Work required. Reproduce exactly, from the data that follows, the line with "staining of human", the line with "cells show no", and every line that lies between them.
Segment Start: Data in this exercise
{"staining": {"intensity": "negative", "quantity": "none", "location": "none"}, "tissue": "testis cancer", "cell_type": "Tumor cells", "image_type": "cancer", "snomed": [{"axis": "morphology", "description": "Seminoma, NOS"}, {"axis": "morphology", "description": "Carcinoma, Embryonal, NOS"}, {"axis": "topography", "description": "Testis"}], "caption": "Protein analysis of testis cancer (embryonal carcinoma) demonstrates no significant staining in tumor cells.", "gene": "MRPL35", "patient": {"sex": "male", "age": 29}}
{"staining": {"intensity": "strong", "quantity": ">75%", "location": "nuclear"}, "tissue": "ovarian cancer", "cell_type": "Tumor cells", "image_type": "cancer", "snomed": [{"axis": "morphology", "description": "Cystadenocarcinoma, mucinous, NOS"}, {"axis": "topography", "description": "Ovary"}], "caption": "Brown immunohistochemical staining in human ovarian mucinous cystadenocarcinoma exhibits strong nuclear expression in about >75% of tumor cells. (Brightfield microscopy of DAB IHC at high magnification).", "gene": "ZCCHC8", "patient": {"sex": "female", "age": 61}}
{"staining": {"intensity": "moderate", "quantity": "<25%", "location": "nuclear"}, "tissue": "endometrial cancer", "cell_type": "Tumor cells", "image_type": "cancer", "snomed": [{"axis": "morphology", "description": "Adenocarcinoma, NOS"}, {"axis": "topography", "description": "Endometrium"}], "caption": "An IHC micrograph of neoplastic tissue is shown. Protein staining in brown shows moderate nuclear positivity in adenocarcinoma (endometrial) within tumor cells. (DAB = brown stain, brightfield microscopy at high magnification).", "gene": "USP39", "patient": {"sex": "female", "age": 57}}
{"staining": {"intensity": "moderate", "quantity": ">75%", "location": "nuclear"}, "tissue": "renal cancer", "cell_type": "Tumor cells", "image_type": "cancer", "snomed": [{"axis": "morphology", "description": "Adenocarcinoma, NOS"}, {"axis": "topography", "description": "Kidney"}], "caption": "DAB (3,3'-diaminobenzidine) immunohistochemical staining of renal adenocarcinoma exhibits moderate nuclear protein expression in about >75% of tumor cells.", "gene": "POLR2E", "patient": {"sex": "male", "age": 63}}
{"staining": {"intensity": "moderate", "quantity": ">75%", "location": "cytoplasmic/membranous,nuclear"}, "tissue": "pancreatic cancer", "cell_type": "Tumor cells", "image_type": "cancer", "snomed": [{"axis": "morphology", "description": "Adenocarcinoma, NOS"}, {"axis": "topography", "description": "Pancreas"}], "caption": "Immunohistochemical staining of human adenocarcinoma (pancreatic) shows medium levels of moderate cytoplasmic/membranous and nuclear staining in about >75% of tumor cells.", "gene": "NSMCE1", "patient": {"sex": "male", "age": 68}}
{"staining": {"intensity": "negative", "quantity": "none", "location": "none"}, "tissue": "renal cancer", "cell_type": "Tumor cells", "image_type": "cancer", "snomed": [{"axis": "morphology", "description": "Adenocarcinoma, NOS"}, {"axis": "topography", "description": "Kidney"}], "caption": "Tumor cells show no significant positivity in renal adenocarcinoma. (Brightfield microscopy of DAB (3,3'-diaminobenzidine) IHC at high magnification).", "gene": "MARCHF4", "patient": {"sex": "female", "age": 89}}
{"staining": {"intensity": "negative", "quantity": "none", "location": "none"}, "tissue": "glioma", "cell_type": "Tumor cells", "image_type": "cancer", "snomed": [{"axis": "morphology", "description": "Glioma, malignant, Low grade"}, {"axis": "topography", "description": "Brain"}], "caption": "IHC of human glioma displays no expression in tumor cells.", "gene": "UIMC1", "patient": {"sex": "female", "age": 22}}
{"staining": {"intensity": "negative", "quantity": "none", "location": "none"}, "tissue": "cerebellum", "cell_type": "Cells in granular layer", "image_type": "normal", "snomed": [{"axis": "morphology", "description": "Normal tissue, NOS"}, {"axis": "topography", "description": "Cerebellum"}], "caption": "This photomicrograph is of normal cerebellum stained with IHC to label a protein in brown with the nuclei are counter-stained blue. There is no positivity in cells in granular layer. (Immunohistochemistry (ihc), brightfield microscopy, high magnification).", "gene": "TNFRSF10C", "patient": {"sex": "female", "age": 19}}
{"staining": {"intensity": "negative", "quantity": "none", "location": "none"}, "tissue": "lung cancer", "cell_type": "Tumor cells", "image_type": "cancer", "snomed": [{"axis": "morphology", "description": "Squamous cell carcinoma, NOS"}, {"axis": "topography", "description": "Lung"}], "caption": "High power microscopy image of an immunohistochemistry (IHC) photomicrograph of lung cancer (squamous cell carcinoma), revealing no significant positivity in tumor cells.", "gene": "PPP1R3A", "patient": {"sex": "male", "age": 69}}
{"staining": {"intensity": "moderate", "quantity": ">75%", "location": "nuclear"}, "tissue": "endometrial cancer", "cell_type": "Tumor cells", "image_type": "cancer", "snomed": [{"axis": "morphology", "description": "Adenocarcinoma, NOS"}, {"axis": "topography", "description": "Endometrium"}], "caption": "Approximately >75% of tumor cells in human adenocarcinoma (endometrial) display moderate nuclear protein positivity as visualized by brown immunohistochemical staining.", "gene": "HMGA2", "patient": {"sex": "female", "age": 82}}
Segment End: Data in this exercise
Answer box.
{"staining": {"intensity": "moderate", "quantity": ">75%", "location": "cytoplasmic/membranous,nuclear"}, "tissue": "pancreatic cancer", "cell_type": "Tumor cells", "image_type": "cancer", "snomed": [{"axis": "morphology", "description": "Adenocarcinoma, NOS"}, {"axis": "topography", "description": "Pancreas"}], "caption": "Immunohistochemical staining of human adenocarcinoma (pancreatic) shows medium levels of moderate cytoplasmic/membranous and nuclear staining in about >75% of tumor cells.", "gene": "NSMCE1", "patient": {"sex": "male", "age": 68}}
{"staining": {"intensity": "negative", "quantity": "none", "location": "none"}, "tissue": "renal cancer", "cell_type": "Tumor cells", "image_type": "cancer", "snomed": [{"axis": "morphology", "description": "Adenocarcinoma, NOS"}, {"axis": "topography", "description": "Kidney"}], "caption": "Tumor cells show no significant positivity in renal adenocarcinoma. (Brightfield microscopy of DAB (3,3'-diaminobenzidine) IHC at high magnification).", "gene": "MARCHF4", "patient": {"sex": "female", "age": 89}}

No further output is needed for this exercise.